» Document extract

SafeVerify
The purpose of this script is to check whether a file of submitted Lean code and/or proof matches the specifications. This is safer than direct checking with the Lean compiler or REPL, because it guards against potential exploits, including manipulation of environment via metaprogramming, using additional axioms, and exploitation of buggy tactics. Currently it serves as the proof-checking backend of
- Provably-Correct Vibe Coding, a web app for vibe coding in Lean,
- Code with Proofs: the Arena, a website for coding problems with proofs of correctness, and
- TheoremMarketplace, smart contracts for theorem bounties.

» Supplied material
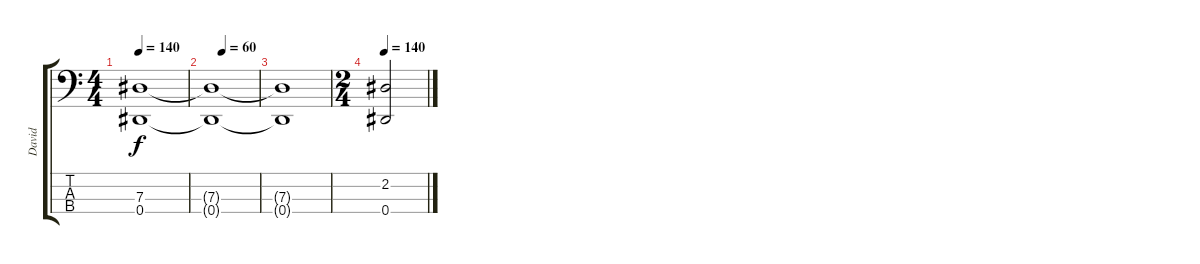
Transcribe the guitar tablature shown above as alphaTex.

\track ("David" "David") {instrument electricbasspick}
\staff {score tabs}
\tuning (Gb2 Db2 Ab1 Eb1) {hide}
\ts (4 4)
\tempo 140
\clef f4
\ks c
(7.3{t} 0.4{t}).1{dy f} |
\tempo (60 0.25)
(7.3{t} 0.4{t}).1 |
(7.3{t} 0.4{t}).1 |
\ts (2 4)
\tempo 140
(2.2 0.4).2
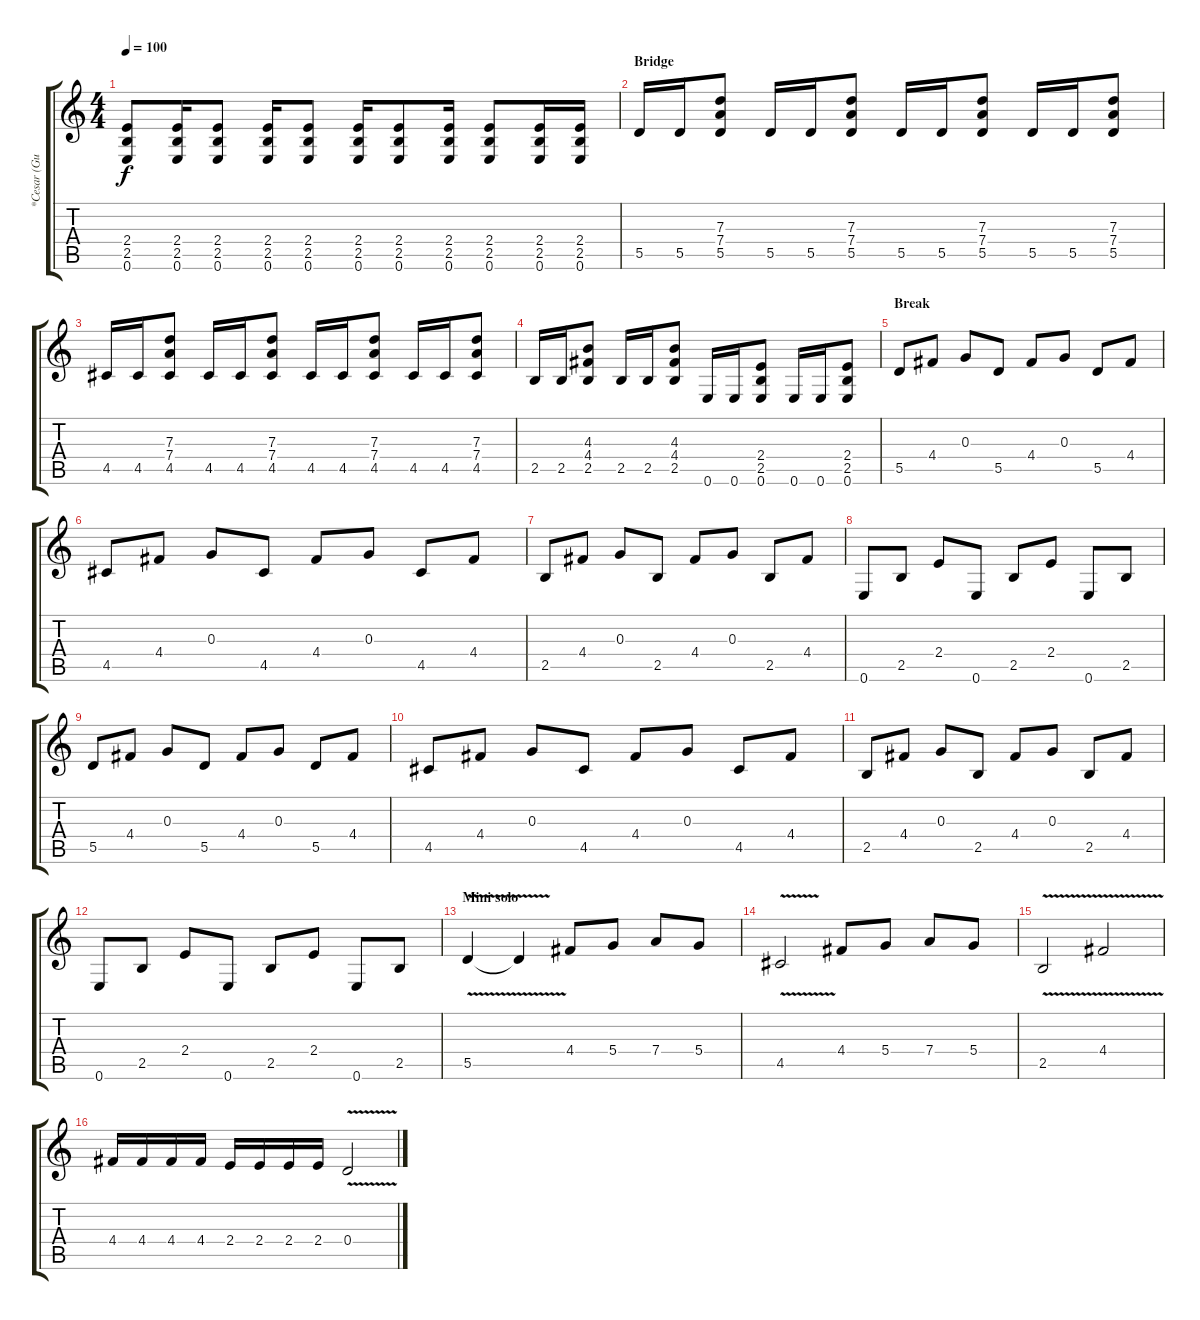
\track ("*Cesar (Guitar I)" "*Cesar (Gu") {instrument distortionguitar}
\staff {score tabs}
\tuning (E4 B3 G3 D3 A2 E2) {hide}
\ts (4 4)
\tempo 100
\clef g2
\ks c
(2.4 2.5 0.6).8{dy f} (2.4 2.5 0.6).16 (2.4 2.5 0.6).8 (2.4 2.5 0.6).16 (2.4 2.5 0.6).8 (2.4 2.5 0.6).16 (2.4 2.5 0.6).8 (2.4 2.5 0.6).16 (2.4 2.5 0.6).8 (2.4 2.5 0.6).16 (2.4 2.5 0.6).16 |
\section ("" "Bridge")
5.5.16 5.5.16 (7.3 7.4 5.5).8 5.5.16 5.5.16 (7.3 7.4 5.5).8 5.5.16 5.5.16 (7.3 7.4 5.5).8 5.5.16 5.5.16 (7.3 7.4 5.5).8 |
4.5.16 4.5.16 (7.3 7.4 4.5).8 4.5.16 4.5.16 (7.3 7.4 4.5).8 4.5.16 4.5.16 (7.3 7.4 4.5).8 4.5.16 4.5.16 (7.3 7.4 4.5).8 |
2.5.16 2.5.16 (4.3 4.4 2.5).8 2.5.16 2.5.16 (4.3 4.4 2.5).8 0.6.16 0.6.16 (2.4 2.5 0.6).8 0.6.16 0.6.16 (2.4 2.5 0.6).8 |
\section ("" "Break")
5.5.8{instrument electricguitarclean} 4.4.8 0.3.8 5.5.8 4.4.8 0.3.8 5.5.8 4.4.8 |
4.5.8 4.4.8 0.3.8 4.5.8 4.4.8 0.3.8 4.5.8 4.4.8 |
2.5.8 4.4.8 0.3.8 2.5.8 4.4.8 0.3.8 2.5.8 4.4.8 |
0.6.8 2.5.8 2.4.8 0.6.8 2.5.8 2.4.8 0.6.8 2.5.8 |
5.5.8 4.4.8 0.3.8 5.5.8 4.4.8 0.3.8 5.5.8 4.4.8 |
4.5.8 4.4.8 0.3.8 4.5.8 4.4.8 0.3.8 4.5.8 4.4.8 |
2.5.8 4.4.8 0.3.8 2.5.8 4.4.8 0.3.8 2.5.8 4.4.8 |
0.6.8 2.5.8 2.4.8 0.6.8 2.5.8 2.4.8 0.6.8 2.5.8 |
\section ("" "Mini solo")
5.5{v}.4{volume 16 instrument distortionguitar} 5.5{t}.4 4.4.8 5.4.8 7.4.8 5.4.8 |
4.5{v}.2 4.4.8 5.4.8 7.4.8 5.4.8 |
2.5{v}.2 4.4{v}.2 |
4.4.16 4.4.16 4.4.16 4.4.16 2.4.16 2.4.16 2.4.16 2.4.16 0.4{v}.2{volume 0}
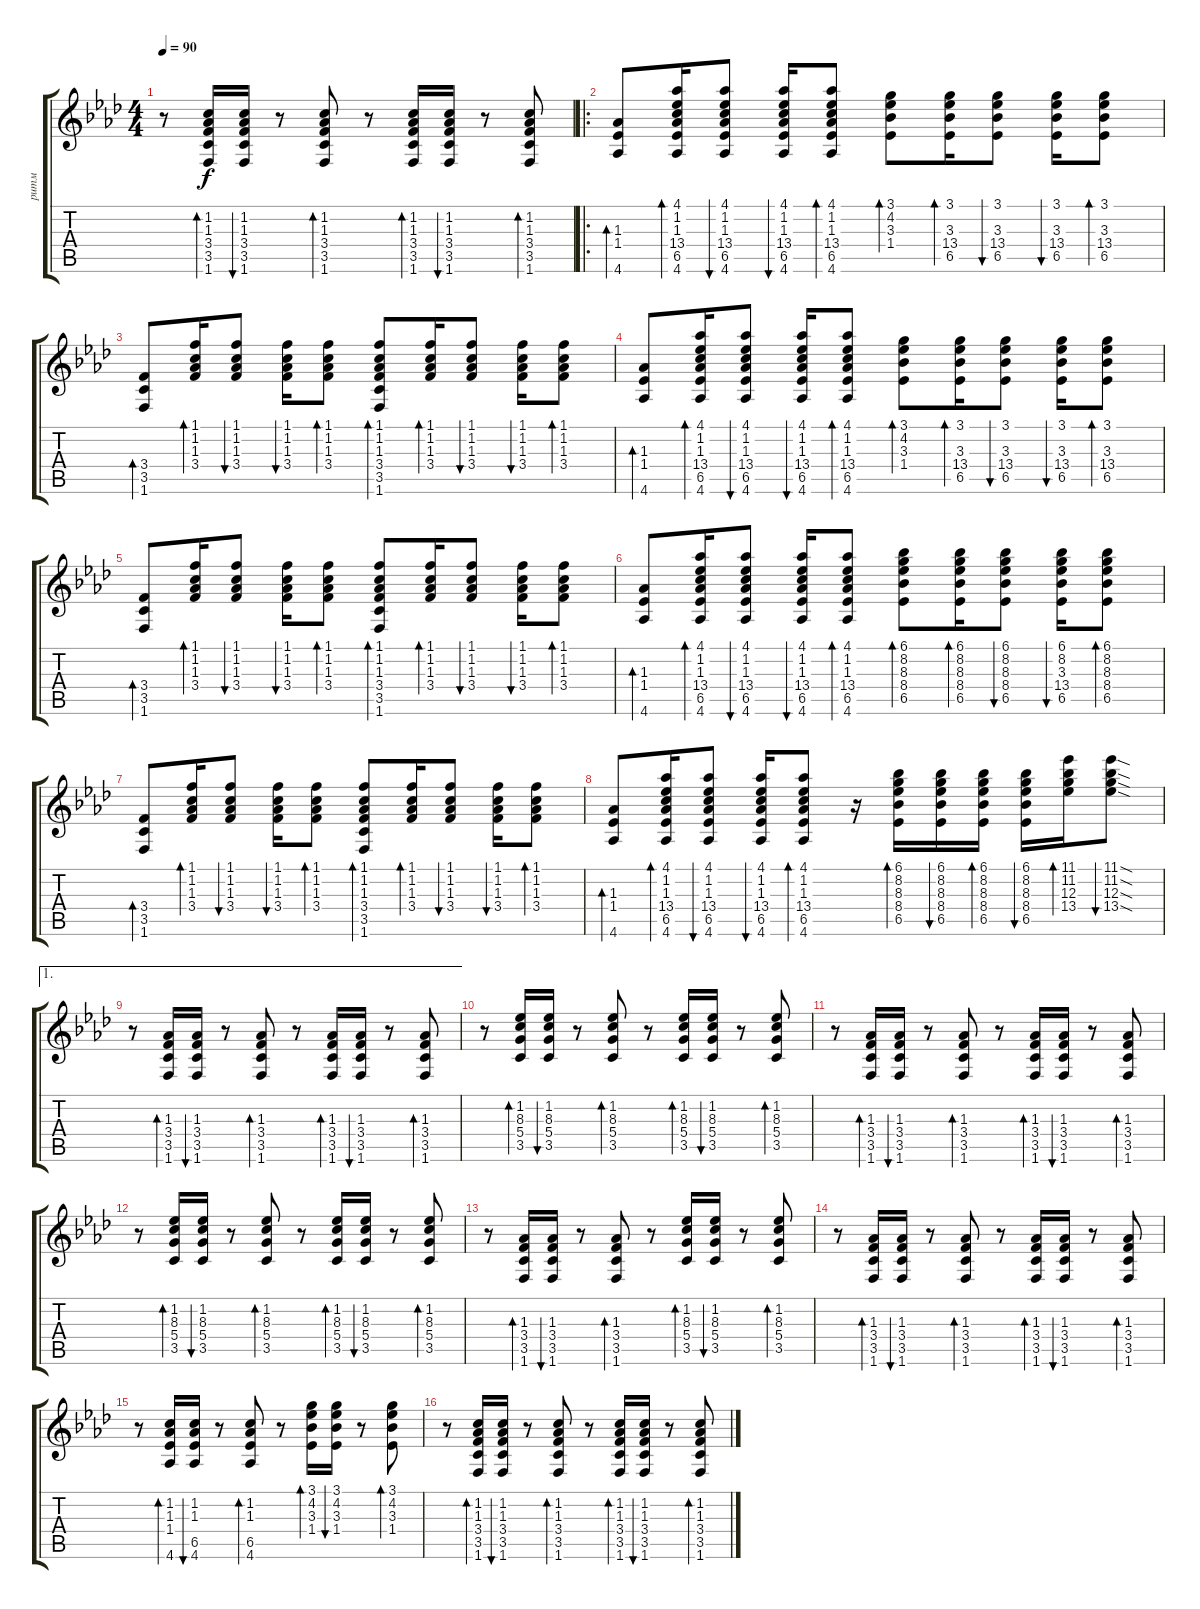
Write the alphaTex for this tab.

\track ("ритм" "ритм") {instrument acousticguitarsteel}
\staff {score tabs}
\tuning (E4 B3 G3 D3 A2 E2) {hide}
\ts (4 4)
\tempo 90
\clef g2
\ks fminor
r.8{dy f} (1.2 1.3 3.4 3.5 1.6).16{bd 60} (1.2 1.3 3.4 3.5 1.6).16{bu 60} r.8 (1.2 1.3 3.4 3.5 1.6).8{bd 60} r.8 (1.2 1.3 3.4 3.5 1.6).16{bd 60} (1.2 1.3 3.4 3.5 1.6).16{bu 60} r.8 (1.2 1.3 3.4 3.5 1.6).8{bd 60} |
\ro
(1.3 1.4 4.6).8{bd 30} (4.1 1.2 1.3 13.4 6.5 4.6).16{bd 30} (4.1 1.2 1.3 13.4 6.5 4.6).8{bu 30} (4.1 1.2 1.3 13.4 6.5 4.6).16{bu 30} (4.1 1.2 1.3 13.4 6.5 4.6).8{bd 30} (3.1 4.2 3.3 1.4).8{bd 30} (3.1 3.3 13.4 6.5).16{bd 30} (3.1 3.3 13.4 6.5).8{bu 30} (3.1 3.3 13.4 6.5).16{bu 30} (3.1 3.3 13.4 6.5).8{bd 30} |
(3.4 3.5 1.6).8{bd 30} (1.1 1.2 1.3 3.4).16{bd 30} (1.1 1.2 1.3 3.4).8{bu 30} (1.1 1.2 1.3 3.4).16{bu 30} (1.1 1.2 1.3 3.4).8{bd 30} (1.1 1.2 1.3 3.4 3.5 1.6).8{bd 30} (1.1 1.2 1.3 3.4).16{bd 30} (1.1 1.2 1.3 3.4).8{bu 30} (1.1 1.2 1.3 3.4).16{bu 30} (1.1 1.2 1.3 3.4).8{bd 30} |
(1.3 1.4 4.6).8{bd 30} (4.1 1.2 1.3 13.4 6.5 4.6).16{bd 30} (4.1 1.2 1.3 13.4 6.5 4.6).8{bu 30} (4.1 1.2 1.3 13.4 6.5 4.6).16{bu 30} (4.1 1.2 1.3 13.4 6.5 4.6).8{bd 30} (3.1 4.2 3.3 1.4).8{bd 30} (3.1 3.3 13.4 6.5).16{bd 30} (3.1 3.3 13.4 6.5).8{bu 30} (3.1 3.3 13.4 6.5).16{bu 30} (3.1 3.3 13.4 6.5).8{bd 30} |
(3.4 3.5 1.6).8{bd 30} (1.1 1.2 1.3 3.4).16{bd 30} (1.1 1.2 1.3 3.4).8{bu 30} (1.1 1.2 1.3 3.4).16{bu 30} (1.1 1.2 1.3 3.4).8{bd 30} (1.1 1.2 1.3 3.4 3.5 1.6).8{bd 30} (1.1 1.2 1.3 3.4).16{bd 30} (1.1 1.2 1.3 3.4).8{bu 30} (1.1 1.2 1.3 3.4).16{bu 30} (1.1 1.2 1.3 3.4).8{bd 30} |
(1.3 1.4 4.6).8{bd 30} (4.1 1.2 1.3 13.4 6.5 4.6).16{bd 30} (4.1 1.2 1.3 13.4 6.5 4.6).8{bu 30} (4.1 1.2 1.3 13.4 6.5 4.6).16{bu 30} (4.1 1.2 1.3 13.4 6.5 4.6).8{bd 30} (6.1 8.2 8.3 8.4 6.5).8{bd 30} (6.1 8.2 8.3 8.4 6.5).16{bd 30} (6.1 8.2 8.3 8.4 6.5).8{bu 30} (6.1 8.2 3.3 13.4 6.5).16{bu 30} (6.1 8.2 8.3 8.4 6.5).8{bd 30} |
(3.4 3.5 1.6).8{bd 30} (1.1 1.2 1.3 3.4).16{bd 30} (1.1 1.2 1.3 3.4).8{bu 30} (1.1 1.2 1.3 3.4).16{bu 30} (1.1 1.2 1.3 3.4).8{bd 30} (1.1 1.2 1.3 3.4 3.5 1.6).8{bd 30} (1.1 1.2 1.3 3.4).16{bd 30} (1.1 1.2 1.3 3.4).8{bu 30} (1.1 1.2 1.3 3.4).16{bu 30} (1.1 1.2 1.3 3.4).8{bd 30} |
(1.3 1.4 4.6).8{bd 30} (4.1 1.2 1.3 13.4 6.5 4.6).16{bd 30} (4.1 1.2 1.3 13.4 6.5 4.6).8{bu 30} (4.1 1.2 1.3 13.4 6.5 4.6).16{bu 30} (4.1 1.2 1.3 13.4 6.5 4.6).8{bd 30} r.16 (6.1 8.2 8.3 8.4 6.5).16{bd 30} (6.1 8.2 8.3 8.4 6.5).16{bu 30} (6.1 8.2 8.3 8.4 6.5).16{bd 30} (6.1 8.2 8.3 8.4 6.5).16{bu 30} (11.1 11.2 12.3 13.4).16{bd 30} (11.1{sod} 11.2{sod} 12.3{sod} 13.4{sod}).8{bu 30} |
\ae 1
r.8 (1.3 3.4 3.5 1.6).16{bd 60} (1.3 3.4 3.5 1.6).16{bu 60} r.8 (1.3 3.4 3.5 1.6).8{bd 60} r.8 (1.3 3.4 3.5 1.6).16{bd 60} (1.3 3.4 3.5 1.6).16{bu 60} r.8 (1.3 3.4 3.5 1.6).8{bd 60} |
r.8 (1.2 8.3 5.4 3.5).16{bd 60} (1.2 8.3 5.4 3.5).16{bu 60} r.8 (1.2 8.3 5.4 3.5).8{bd 60} r.8 (1.2 8.3 5.4 3.5).16{bd 60} (1.2 8.3 5.4 3.5).16{bu 60} r.8 (1.2 8.3 5.4 3.5).8{bd 60} |
r.8 (1.3 3.4 3.5 1.6).16{bd 60} (1.3 3.4 3.5 1.6).16{bu 60} r.8 (1.3 3.4 3.5 1.6).8{bd 60} r.8 (1.3 3.4 3.5 1.6).16{bd 60} (1.3 3.4 3.5 1.6).16{bu 60} r.8 (1.3 3.4 3.5 1.6).8{bd 60} |
r.8 (1.2 8.3 5.4 3.5).16{bd 60} (1.2 8.3 5.4 3.5).16{bu 60} r.8 (1.2 8.3 5.4 3.5).8{bd 60} r.8 (1.2 8.3 5.4 3.5).16{bd 60} (1.2 8.3 5.4 3.5).16{bu 60} r.8 (1.2 8.3 5.4 3.5).8{bd 60} |
r.8 (1.3 3.4 3.5 1.6).16{bd 60} (1.3 3.4 3.5 1.6).16{bu 60} r.8 (1.3 3.4 3.5 1.6).8{bd 60} r.8 (1.2 8.3 5.4 3.5).16{bd 60} (1.2 8.3 5.4 3.5).16{bu 60} r.8 (1.2 8.3 5.4 3.5).8{bd 60} |
r.8 (1.3 3.4 3.5 1.6).16{bd 60} (1.3 3.4 3.5 1.6).16{bu 60} r.8 (1.3 3.4 3.5 1.6).8{bd 60} r.8 (1.3 3.4 3.5 1.6).16{bd 60} (1.3 3.4 3.5 1.6).16{bu 60} r.8 (1.3 3.4 3.5 1.6).8{bd 60} |
r.8 (1.2 1.3 1.4 4.6).16{bd 60} (1.2 1.3 6.5 4.6).16{bu 60} r.8 (1.2 1.3 6.5 4.6).8{bd 60} r.8 (3.1 4.2 3.3 1.4).16{bd 60} (3.1 4.2 3.3 1.4).16{bu 60} r.8 (3.1 4.2 3.3 1.4).8{bd 60} |
r.8 (1.2 1.3 3.4 3.5 1.6).16{bd 60} (1.2 1.3 3.4 3.5 1.6).16{bu 60} r.8 (1.2 1.3 3.4 3.5 1.6).8{bd 60} r.8 (1.2 1.3 3.4 3.5 1.6).16{bd 60} (1.2 1.3 3.4 3.5 1.6).16{bu 60} r.8 (1.2 1.3 3.4 3.5 1.6).8{bd 60}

» Work to complete
1. Return the rows from their start through the line with "(2.2 0.4).2", reproducing each line unchanged, with both ends included. Omit the pictures.
2. Continue the SafeVerify description from where it ends.

» Outputs in order
1.
Transcribe the guitar tablature shown above as alphaTex.

\track ("David" "David") {instrument electricbasspick}
\staff {score tabs}
\tuning (Gb2 Db2 Ab1 Eb1) {hide}
\ts (4 4)
\tempo 140
\clef f4
\ks c
(7.3{t} 0.4{t}).1{dy f} |
\tempo (60 0.25)
(7.3{t} 0.4{t}).1 |
(7.3{t} 0.4{t}).1 |
\ts (2 4)
\tempo 140
(2.2 0.4).2

2.
The branch minif2f-deepseek-check contains a version backported to Lean 4.9.0. This can be used to check DeepSeek Prover V2's solutions to MiniF2F. Similarly, the branch minif2f-kimina-check contains a version with Lean 4.15.0 that can be used to check Kimina-Prover-Preview's and Kimina-Prover's solutions to MiniF2F. The branch abc-trinity-check contains a version with Lean 4.20.0 that can be used to check Trinity's autoformalization of the de Bruijin bound on the ABC conjecture. The branch seed-prover-check contains a version with Lean 4.14.0, that can be used to check Seed Prover's published solutions, including IMO 2025. SafeVerify has been used by PutnamBench's official leaderboard to verify some of the submitted solutions.
This is part of a broader effort to create safe and hallucination-free coding AIs.
In more detail: the script takes two olean files, and checks whether the second file
implements the theorems and definitions specified in the first file.
The first file (the target) may contain theorem / function signatures with sorry in their bodies;
the second file is expected to fill them.
Uses Environment.replay to defend against manipulation of environment.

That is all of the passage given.